Rupiah Diperkirakan Makin Merosot hingga Rp 16.200 per USD

Direktur Laba Forexindo Berjangka, Ibrahim Assuaibi, memperkirakan bahwa nilai tukar rupiah terhadap dolar AS masih berpotensi untuk melemah pada hari Kamis, 30 Mei 2024. Menurut analisisnya, meskipun mata uang rupiah cenderung fluktuatif, namun pada penutupan perdagangan sebelumnya, rupiah melemah sebesar 70 poin dalam kisaran Rp 16.150 – Rp 16.200 per dolar Amerika.

Ibrahim menjelaskan bahwa meningkatnya ketegangan geopolitik di Timur Tengah, terutama antara Palestina dan Israel, dapat memiliki dampak signifikan terhadap ekonomi Indonesia. Oleh karena itu, risiko geopolitik perlu terus dipantau dengan cermat. “Setiap eskalasi dalam konflik tersebut dapat memicu volatilitas pasar keuangan, terutama karena adanya kekhawatiran akan kenaikan harga minyak yang berpotensi meningkatkan inflasi dan membuat pencapaian target inflasi semakin sulit,” ujarnya.

Ia berharap agar kondisi tersebut tidak terulang. Selain itu, potensi kenaikan harga minyak sebagai dampak dari eskalasi konflik juga dapat memperburuk defisit Anggaran Pendapatan dan Belanja Negara (APBN), terutama dengan masih adanya subsidi bahan bakar minyak (BBM) dalam struktur anggaran negara. Kekhawatiran ini muncul karena Timur Tengah merupakan salah satu sumber utama pasokan minyak dunia.

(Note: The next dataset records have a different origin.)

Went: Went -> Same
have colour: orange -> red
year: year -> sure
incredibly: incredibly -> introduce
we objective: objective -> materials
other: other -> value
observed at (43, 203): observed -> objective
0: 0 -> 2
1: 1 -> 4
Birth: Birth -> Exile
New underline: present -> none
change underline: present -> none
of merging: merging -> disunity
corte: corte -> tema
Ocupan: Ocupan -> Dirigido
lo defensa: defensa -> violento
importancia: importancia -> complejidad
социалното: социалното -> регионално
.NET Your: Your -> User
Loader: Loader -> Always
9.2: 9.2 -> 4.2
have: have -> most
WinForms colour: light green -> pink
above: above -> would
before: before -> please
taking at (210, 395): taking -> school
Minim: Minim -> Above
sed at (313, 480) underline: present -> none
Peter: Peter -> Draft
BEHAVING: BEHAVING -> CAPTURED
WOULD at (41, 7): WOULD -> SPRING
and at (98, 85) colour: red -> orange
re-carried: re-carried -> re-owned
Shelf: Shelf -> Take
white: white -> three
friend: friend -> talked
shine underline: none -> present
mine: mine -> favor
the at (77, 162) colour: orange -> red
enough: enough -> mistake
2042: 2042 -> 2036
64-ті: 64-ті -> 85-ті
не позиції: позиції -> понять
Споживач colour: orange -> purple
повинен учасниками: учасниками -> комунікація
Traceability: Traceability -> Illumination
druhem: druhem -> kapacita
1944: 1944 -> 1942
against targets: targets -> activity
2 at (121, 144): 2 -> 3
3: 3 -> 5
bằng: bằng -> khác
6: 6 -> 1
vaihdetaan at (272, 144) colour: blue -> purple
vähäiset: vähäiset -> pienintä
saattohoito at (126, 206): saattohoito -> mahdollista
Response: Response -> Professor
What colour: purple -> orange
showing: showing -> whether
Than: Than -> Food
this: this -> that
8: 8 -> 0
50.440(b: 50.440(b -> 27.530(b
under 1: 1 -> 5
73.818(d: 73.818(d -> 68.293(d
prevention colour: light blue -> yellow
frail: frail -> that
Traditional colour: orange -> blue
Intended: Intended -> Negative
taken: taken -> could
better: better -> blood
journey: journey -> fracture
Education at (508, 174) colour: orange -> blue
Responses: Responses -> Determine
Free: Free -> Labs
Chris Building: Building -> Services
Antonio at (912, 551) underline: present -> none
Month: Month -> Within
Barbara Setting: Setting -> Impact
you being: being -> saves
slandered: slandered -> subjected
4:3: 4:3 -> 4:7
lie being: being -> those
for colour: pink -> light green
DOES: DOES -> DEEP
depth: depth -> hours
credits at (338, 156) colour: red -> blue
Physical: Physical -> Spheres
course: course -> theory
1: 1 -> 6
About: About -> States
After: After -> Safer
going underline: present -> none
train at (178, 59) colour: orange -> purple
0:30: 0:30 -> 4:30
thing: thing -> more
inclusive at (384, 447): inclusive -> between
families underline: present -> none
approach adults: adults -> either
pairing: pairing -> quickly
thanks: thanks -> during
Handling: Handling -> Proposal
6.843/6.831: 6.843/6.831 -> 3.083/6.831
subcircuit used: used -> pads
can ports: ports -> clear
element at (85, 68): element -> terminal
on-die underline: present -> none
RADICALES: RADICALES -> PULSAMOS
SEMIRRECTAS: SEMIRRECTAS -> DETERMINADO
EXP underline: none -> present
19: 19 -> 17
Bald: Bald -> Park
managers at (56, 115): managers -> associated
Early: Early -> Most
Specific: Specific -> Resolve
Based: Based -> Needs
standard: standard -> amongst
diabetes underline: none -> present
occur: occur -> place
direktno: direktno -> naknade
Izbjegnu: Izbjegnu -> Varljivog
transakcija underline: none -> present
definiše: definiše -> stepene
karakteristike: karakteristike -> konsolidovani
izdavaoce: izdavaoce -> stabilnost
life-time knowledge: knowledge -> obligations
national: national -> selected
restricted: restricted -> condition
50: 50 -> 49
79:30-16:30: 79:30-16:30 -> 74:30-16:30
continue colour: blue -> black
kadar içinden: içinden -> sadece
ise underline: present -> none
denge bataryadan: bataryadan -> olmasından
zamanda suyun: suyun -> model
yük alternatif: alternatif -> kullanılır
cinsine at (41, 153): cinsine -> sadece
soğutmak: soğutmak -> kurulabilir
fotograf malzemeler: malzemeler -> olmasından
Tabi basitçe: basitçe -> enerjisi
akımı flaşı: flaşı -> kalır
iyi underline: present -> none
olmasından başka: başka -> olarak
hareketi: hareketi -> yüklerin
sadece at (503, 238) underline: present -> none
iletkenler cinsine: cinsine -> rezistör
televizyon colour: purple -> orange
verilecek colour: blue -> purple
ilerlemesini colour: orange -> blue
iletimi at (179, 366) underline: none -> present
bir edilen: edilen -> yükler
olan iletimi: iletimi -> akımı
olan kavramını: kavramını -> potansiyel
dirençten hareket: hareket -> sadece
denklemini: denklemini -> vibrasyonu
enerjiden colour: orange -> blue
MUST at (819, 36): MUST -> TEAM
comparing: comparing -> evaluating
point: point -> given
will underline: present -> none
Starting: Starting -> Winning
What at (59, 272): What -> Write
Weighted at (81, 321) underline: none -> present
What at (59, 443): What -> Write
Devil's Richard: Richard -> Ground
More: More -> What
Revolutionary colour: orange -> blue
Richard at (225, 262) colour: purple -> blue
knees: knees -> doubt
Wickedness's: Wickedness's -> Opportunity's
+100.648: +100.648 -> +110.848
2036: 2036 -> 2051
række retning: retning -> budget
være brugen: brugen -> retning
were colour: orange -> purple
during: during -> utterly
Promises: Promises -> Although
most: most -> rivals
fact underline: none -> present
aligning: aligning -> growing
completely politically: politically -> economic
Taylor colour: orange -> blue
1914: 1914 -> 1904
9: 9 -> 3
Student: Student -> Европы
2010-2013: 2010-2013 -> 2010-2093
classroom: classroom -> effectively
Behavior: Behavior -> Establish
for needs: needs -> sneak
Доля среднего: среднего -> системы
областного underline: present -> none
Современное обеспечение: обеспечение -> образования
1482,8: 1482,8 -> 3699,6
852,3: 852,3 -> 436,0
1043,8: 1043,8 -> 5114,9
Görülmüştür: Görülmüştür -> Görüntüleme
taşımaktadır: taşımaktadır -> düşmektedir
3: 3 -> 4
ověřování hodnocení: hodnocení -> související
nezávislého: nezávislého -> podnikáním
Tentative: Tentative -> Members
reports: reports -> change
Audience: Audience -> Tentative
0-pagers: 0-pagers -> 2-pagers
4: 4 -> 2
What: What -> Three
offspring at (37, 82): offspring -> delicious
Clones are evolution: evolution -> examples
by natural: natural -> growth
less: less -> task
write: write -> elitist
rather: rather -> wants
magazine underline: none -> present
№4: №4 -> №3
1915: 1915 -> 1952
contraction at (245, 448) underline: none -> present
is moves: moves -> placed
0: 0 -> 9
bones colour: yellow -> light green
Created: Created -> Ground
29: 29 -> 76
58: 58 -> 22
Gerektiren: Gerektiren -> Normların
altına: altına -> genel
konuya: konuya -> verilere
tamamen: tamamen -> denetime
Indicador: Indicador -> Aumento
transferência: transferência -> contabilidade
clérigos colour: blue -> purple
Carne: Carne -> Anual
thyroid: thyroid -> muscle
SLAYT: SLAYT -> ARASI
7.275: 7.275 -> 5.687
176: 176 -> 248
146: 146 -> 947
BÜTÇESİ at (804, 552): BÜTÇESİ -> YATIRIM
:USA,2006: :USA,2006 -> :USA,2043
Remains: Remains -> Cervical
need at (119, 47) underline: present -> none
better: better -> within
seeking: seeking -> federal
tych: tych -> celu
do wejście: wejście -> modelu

Berita bahwa militer Israel membantah melakukan serangan terhadap kamp tenda di sebelah barat Rafah juga memunculkan ketegangan baru. Otoritas kesehatan Gaza melaporkan bahwa penembakan tank Israel telah menyebabkan sedikitnya 21 orang tewas di zona evakuasi sipil.

Sementara itu, Bank Indonesia (BI) menyatakan akan terus memperkuat koordinasi untuk mendukung pertumbuhan ekonomi, meskipun terjadi perlambatan ekonomi global akibat inflasi yang terus meningkat. BI juga berkomitmen untuk terus mengoptimalkan strategi kebijakan guna menjaga stabilitas makroekonomi dan sistem keuangan demi mendukung pemulihan ekonomi.

Di sisi lain, data ekonomi AS dilaporkan lebih baik dari perkiraan pada kuartal pertama. Hingga saat ini, tidak ada indikasi penurunan signifikan di berbagai sektor seperti pasar tenaga kerja, yang menjadi sorotan pasar sebelum mengambil pandangan yang lebih negatif terhadap dolar Amerika.

Ibrahim menyoroti kekhawatiran bahwa inflasi akan tetap tinggi dalam jangka waktu yang lebih lama, yang memberikan dukungan bagi dolar AS. “Data pada hari Selasa menunjukkan bahwa kekhawatiran tentang inflasi masih ada, dan banyak rumah tangga memperkirakan tingkat suku bunga yang lebih tinggi tahun depan.”

Presiden Bank Sentral Federal Minneapolis, Neel Kashkari, menyatakan bahwa bank sentral AS harus menunggu kemajuan signifikan dalam penurunan inflasi sebelum memutuskan untuk menurunkan suku bunga, sambil juga membahas kemungkinan menaikkan suku bunga.

Meskipun data inflasi harga konsumen menunjukkan kenaikan harga yang lebih rendah dari perkiraan pada bulan April, harapan untuk penurunan suku bunga dari The Fed menjadi kurang pasti. Ibrahim menambahkan bahwa pejabat The Fed telah menekankan perlunya melihat kemajuan beberapa bulan ke depan sebelum mengambil keputusan terkait kebijakan moneter.